Allow free access to water or a children's rehydrating solution if the dog can drink on his own. Do not try to force-feed cold water; the dog may inhale it or choke.
What your veterinarian will do
Your veterinarian will lower your dog's body temperature to a safe range (if you have not already) and continually monitor his temperature. Your dog will be given fluids, and possibly oxygen. He will be monitored for shock, respiratory distress, kidney failure, heart abnormalities, and other complications, and treated accordingly. Blood samples may be taken before and during the treatment. The clotting time of the blood will be monitored, since clotting problems are a common complication.
Dogs with moderate heatstroke often recover without complicating health problems. Severe heatstroke can cause organ damage that might need ongoing care such as a special diet prescribed by your veterinarian. Dogs who suffer from heatstroke once increase their risk for getting it again and steps must be taken to prevent it on hot, humid days.
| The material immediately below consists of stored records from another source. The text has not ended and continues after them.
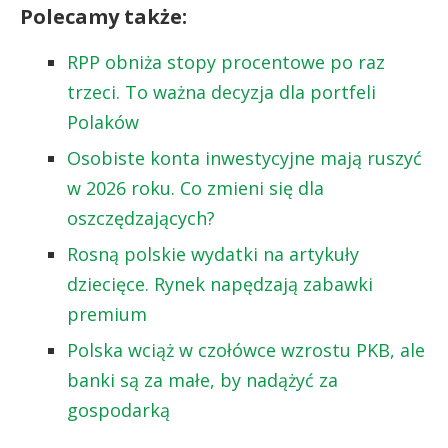
Polecamy także:
RPP obniża stopy procentowe po raz
trzeci. To ważna decyzja dla portfeli
Polaków
Osobiste konta inwestycyjne mają ruszyć
w 2026 roku. Co zmieni się dla
oszczędzających?
Rosną polskie wydatki na artykuły
dziecięce. Rynek napędzają zabawki
premium
Polska wciąż w czołówce wzrostu PKB, ale
banki są za małe, by nadążyć za
gospodarką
Any pet that cannot cool himself off is at risk for heatstroke. Following these guidelines can help prevent serious problems.
Keep pets with predisposing conditions like heart disease, obesity, older age, or breathing problems cool and in the shade. Even normal activity for these pets can be harmful.
Provide access to water at all times.
Do not leave your pet in a hot parked car even if you're in the shade or will only be gone a short time. The temperature inside a parked car can quickly reach up to140 degrees.
Make sure outside dogs have access to shade.
On a hot day, restrict exercise and don't take your dog jogging with you. Too much exercise when the weather is very hot can be dangerous.
Do not muzzle your dog.
Avoid places like the beach and especially concrete or asphalt areas where heat is reflected and there is no access to shade.
Wetting down your dog with cool water or allowing him to swim can help maintain a normal body temperature.
Move your dog to a cool area of the house. Air conditioning is one of the best ways to keep a dog cool, but is not always dependable. To provide a cooler environment, freeze water in soda bottles, or place ice and a small amount of water in several resealable food storage bags, then wrap them in a towel or tube sock. Place them on the floor for the dog to lay on.
18th August 2008, 11:45 PM
How is Alex doing now? I hope he's ok :hug:
19th August 2008, 07:43 PM
Thanks everyone for your replies. He is back to normal today. I took him to the vet yesterday and he showed no signs of heatstroke, they thought maybe he had some heat exaustion from the excerise and the heat. He gets very excited to go for a walk and loves to run. I guess we will have to be the parent here and put limits on him. We have only had him for a couple of months as he was a rescue and kept caged most of the time, so freedom he loves. He just turned 3 last month. I do have an appointment for a cardio clinic next month so hopefully that will check out fine. It is so great when they are back to their normal sunny selves.
19th August 2008, 08:06 PM
Thats great news that he is okay:D. We often forget that dogs don't sweat to keep themselves cool and they have a fur coat to keep them warm.....
Thanks for posting the info on heat exhaustion/stroke Karlin:)
19th August 2008, 10:40 PM
Relieved to hear that he is okay. Yes, it was probably too warm to walk him for more than 10 minutes or so (enough to potty and get a little air). Definitely sounds like got overheated.